Reliability — trace & span round-trip integrity

  • Span serialization data loss fixed. On save→reload, spans silently lost target_field, id, knowledge-base entity links (kb_id/kb_source/kb_label), discontinuous-span additional_parts, and format_coords — the on-disk serializer wrote fewer fields than the loader read. This broke multi-field span rendering across sessions. Both serializers now delegate to SpanAnnotation.to_dict() as the single source of truth.
  • Export CLI span crash fixed. The CLI treated stored span data as a dict and crashed on .items(); it now correctly parses the list-of-[span, value] pairs into the schema-keyed shape every exporter expects (with legacy-dict fallback).
  • Round-trip regression suites added for spans/links/events and for the full agent trace import → store → export pipeline: CanonicalTrace fidelity with a drift guard, per-importer auto-detection and normalization, the capture-SDK payload path, and real example-trace data.

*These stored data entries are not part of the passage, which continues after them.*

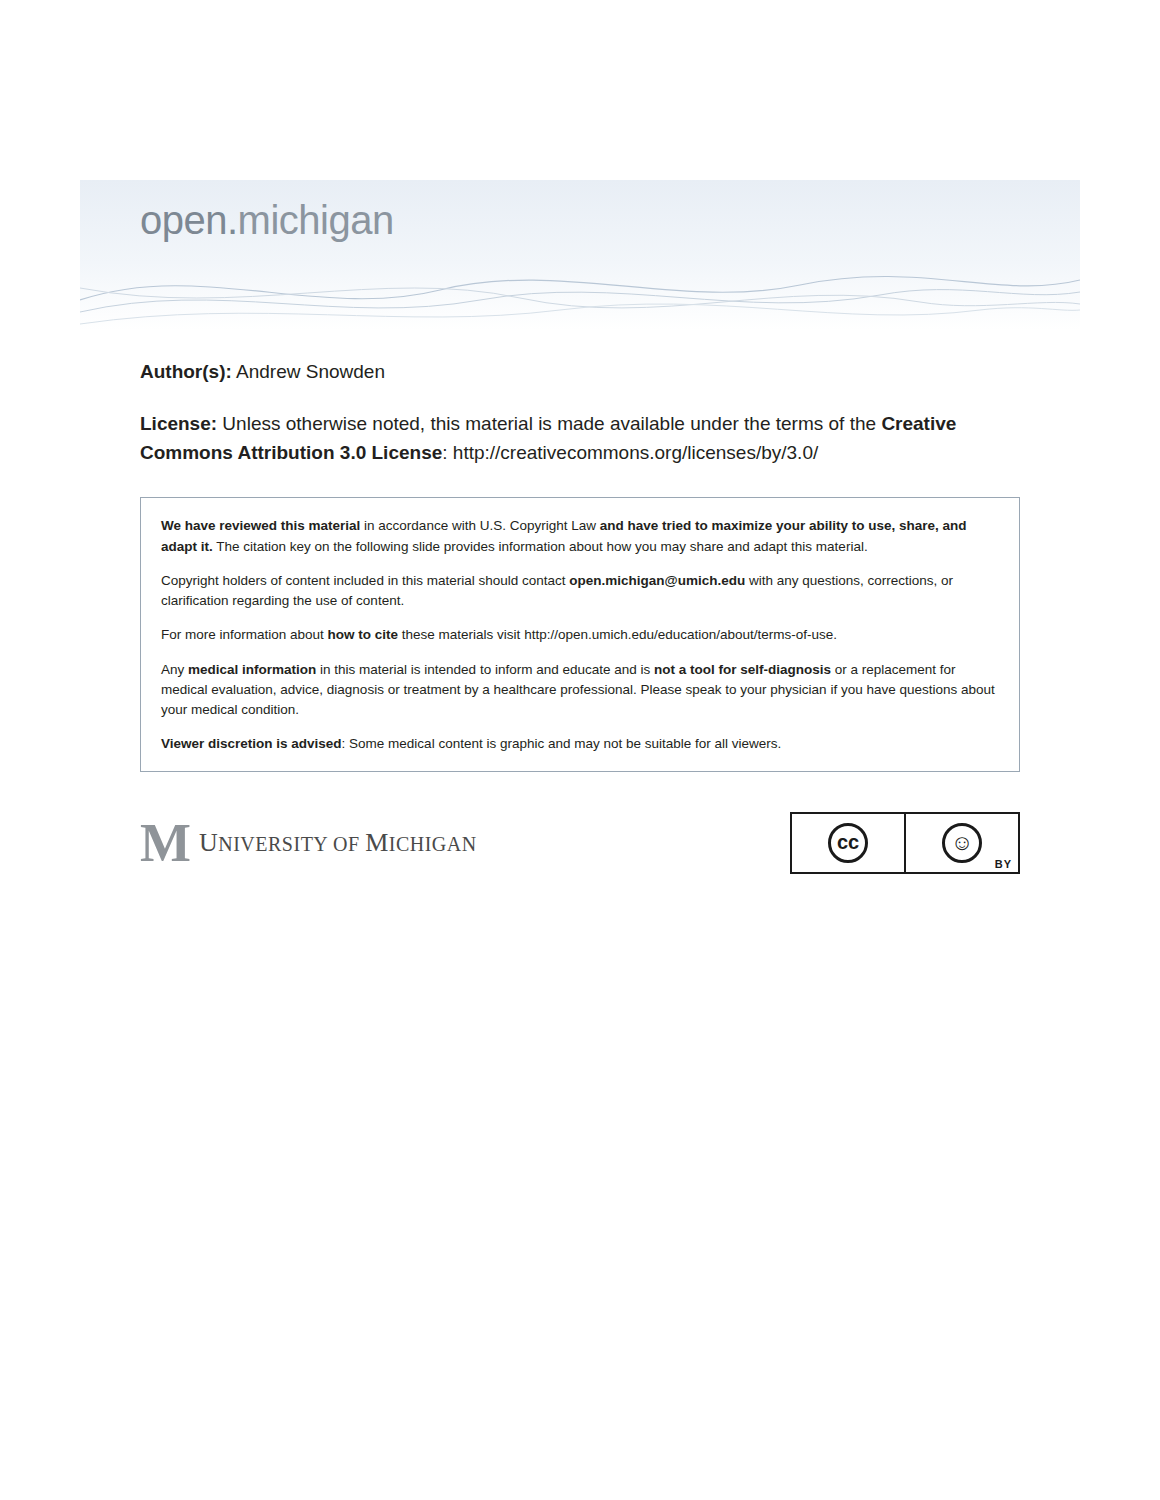open. michigan
Author(s): Andrew Snowden
License: Unless otherwise noted, this material is made available under the terms of the Creative Commons Attribution 3.0 License: http://creativecommons.org/licenses/by/3.0/
We have reviewed this material in accordance with U.S. Copyright Law and have tried to maximize your ability to use, share, and adapt it. The citation key on the following slide provides information about how you may share and adapt this material.
Copyright holders of content included in this material should contact open.michigan@umich.edu with any questions, corrections, or clarification regarding the use of content.
For more information about how to cite these materials visit http://open.umich.edu/education/about/terms-of-use.
Any medical information in this material is intended to inform and educate and is not a tool for self-diagnosis or a replacement for medical evaluation, advice, diagnosis or treatment by a healthcare professional. Please speak to your physician if you have questions about your medical condition.
Viewer discretion is advised: Some medical content is graphic and may not be suitable for all viewers.
M UNIVERSITY OF MICHIGAN
cc
☺ BY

Annotator progress dashboard (opt-in, read-only) — new

An optional /progress page lets annotators see their own progress plus project-level totals, without exposing admin actions or other annotators' identities. Off by default; enable with an annotator_dashboard config block. Project stats are computed by a shared helper reused by the admin Overview tab. Accessible (progressbar ARIA, live regions, keyboard-friendly) and resilient (request timeout, graceful empty states). See Annotator Progress Dashboard.

Notes

  • The agent-eval datasets package remains potato.eval_datasets (not datasets) to avoid shadowing the HuggingFace datasets library on the import path.
  • Potato now ships 53 annotation schema types, all free and open-source.